### Tasks and exercises
[1] Write out the part of the temporal queries text below that opens with the words containing "For datasets which" and closes with "records being recorded.".
[2] In the temporal queries text below, what does the FOR clause most likely record for each record?

━━ Text section

This technique is well suited to viewing snapshotted datasets from a previoud point in time.

The '$planets' sample dataset has special handling to respond to temporal queries; Uranus was discovered in 1846 and Pluto was discovered in 1930, we and use the FOR clause to query the '$planets' relation from before those planets were discovered like this:

SELECT name
  FROM $planets
   FOR '1846-01-01';

Returns:

name
-------
Mercury
Venus
Earth
Mars
Jupiter
Saturn
Neptune

Accumulation

For datasets which are continually added to, such as logs, the FOR clause can be used to quickly filter ranges of records to search over. The FOR clause will most likely record the date the record was written (the 'SYSTEM_TIME' for the record) which may not be the same as the logical or effective date for a record, especially in situations where there is a lag in the records being recorded.

The BETWEEN keyword can be used to describe ranges of records, this is useful for querying logged data between two dates.

SELECT name
  FROM $planets
   FOR DATES BETWEEN '2021-01-01' and '2022-12-31';

Temporal Self-Joins

Having multiple snapshots of the same table available in the same query creates oppurtunities for finding deltas. For example, to find which planets were not known about in 1600 which are known about today we can LEFT ANTI JOIN on the '$planets' dataset on those two dates like this:

 SELECT today.name
  FROM $planets FOR TODAY AS today
  LEFT ANTI JOIN $planets FOR '1600-01-01' AS sixteen
    ON sixteen.id = today.id

Returns:

today.name
-----------
Uranus
Neptune
Pluto

━━━━
━━ Provided records

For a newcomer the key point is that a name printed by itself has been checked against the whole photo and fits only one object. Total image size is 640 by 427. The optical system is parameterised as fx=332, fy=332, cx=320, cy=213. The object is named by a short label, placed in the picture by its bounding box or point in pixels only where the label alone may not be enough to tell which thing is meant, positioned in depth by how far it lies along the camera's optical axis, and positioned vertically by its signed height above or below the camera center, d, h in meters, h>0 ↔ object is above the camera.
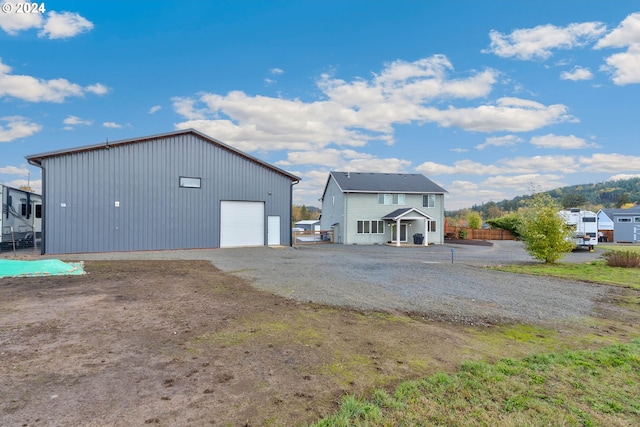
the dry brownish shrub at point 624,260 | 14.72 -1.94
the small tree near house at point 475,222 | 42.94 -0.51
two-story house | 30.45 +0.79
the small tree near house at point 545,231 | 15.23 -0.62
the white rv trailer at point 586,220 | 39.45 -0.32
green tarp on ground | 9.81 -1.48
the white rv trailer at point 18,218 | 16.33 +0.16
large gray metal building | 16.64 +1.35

━━━━
━━ Provided records

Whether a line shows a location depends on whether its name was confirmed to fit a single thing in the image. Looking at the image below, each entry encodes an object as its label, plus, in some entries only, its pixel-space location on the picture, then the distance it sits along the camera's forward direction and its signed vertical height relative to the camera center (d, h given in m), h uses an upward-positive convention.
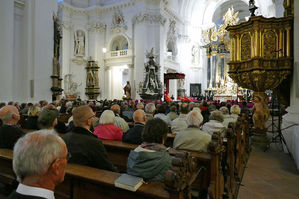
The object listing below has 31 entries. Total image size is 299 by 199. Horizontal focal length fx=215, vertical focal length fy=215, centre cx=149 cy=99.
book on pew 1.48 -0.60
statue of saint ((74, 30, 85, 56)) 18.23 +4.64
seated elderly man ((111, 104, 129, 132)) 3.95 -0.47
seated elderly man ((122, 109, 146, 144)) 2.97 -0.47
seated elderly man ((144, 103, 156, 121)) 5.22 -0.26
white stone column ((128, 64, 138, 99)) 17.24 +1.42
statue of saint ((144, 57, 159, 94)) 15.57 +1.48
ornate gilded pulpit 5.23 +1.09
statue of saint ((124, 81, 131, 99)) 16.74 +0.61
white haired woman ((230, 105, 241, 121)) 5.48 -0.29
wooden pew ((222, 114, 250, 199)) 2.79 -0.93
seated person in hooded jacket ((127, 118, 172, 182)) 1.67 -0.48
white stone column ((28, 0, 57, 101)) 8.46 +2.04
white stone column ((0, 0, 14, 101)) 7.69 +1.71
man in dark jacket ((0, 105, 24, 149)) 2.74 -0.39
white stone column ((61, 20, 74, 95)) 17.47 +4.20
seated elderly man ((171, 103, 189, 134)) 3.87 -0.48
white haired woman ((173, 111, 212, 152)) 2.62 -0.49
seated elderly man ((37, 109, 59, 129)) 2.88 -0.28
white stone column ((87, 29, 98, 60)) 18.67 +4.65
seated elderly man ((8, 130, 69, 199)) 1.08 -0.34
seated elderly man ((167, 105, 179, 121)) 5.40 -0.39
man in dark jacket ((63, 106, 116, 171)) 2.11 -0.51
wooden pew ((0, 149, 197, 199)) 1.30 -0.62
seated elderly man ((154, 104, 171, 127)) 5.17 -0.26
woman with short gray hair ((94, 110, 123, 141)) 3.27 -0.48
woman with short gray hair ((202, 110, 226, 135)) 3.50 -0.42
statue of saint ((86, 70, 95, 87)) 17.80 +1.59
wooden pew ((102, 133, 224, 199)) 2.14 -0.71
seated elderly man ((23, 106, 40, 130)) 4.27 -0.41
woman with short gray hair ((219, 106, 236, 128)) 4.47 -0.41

━━━━
━━ Provided records

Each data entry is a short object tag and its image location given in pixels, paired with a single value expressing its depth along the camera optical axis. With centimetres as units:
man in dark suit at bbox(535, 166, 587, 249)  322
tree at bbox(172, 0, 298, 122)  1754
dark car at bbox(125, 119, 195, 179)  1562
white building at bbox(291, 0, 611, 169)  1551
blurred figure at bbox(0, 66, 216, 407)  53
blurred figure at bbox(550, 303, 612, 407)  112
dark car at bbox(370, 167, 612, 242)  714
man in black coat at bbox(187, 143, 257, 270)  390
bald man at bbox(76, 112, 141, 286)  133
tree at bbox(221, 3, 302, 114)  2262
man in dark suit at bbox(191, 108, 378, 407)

━━━━

### Solutions
[1]
For datasets which are continually added to, such as logs, the FOR clause can be used to quickly filter ranges of records to search over. The FOR clause will most likely record the date the record was written (the 'SYSTEM_TIME' for the record) which may not be the same as the logical or effective date for a record, especially in situations where there is a lag in the records being recorded.

[2] The date the record was written, which is the 'SYSTEM_TIME' for the record.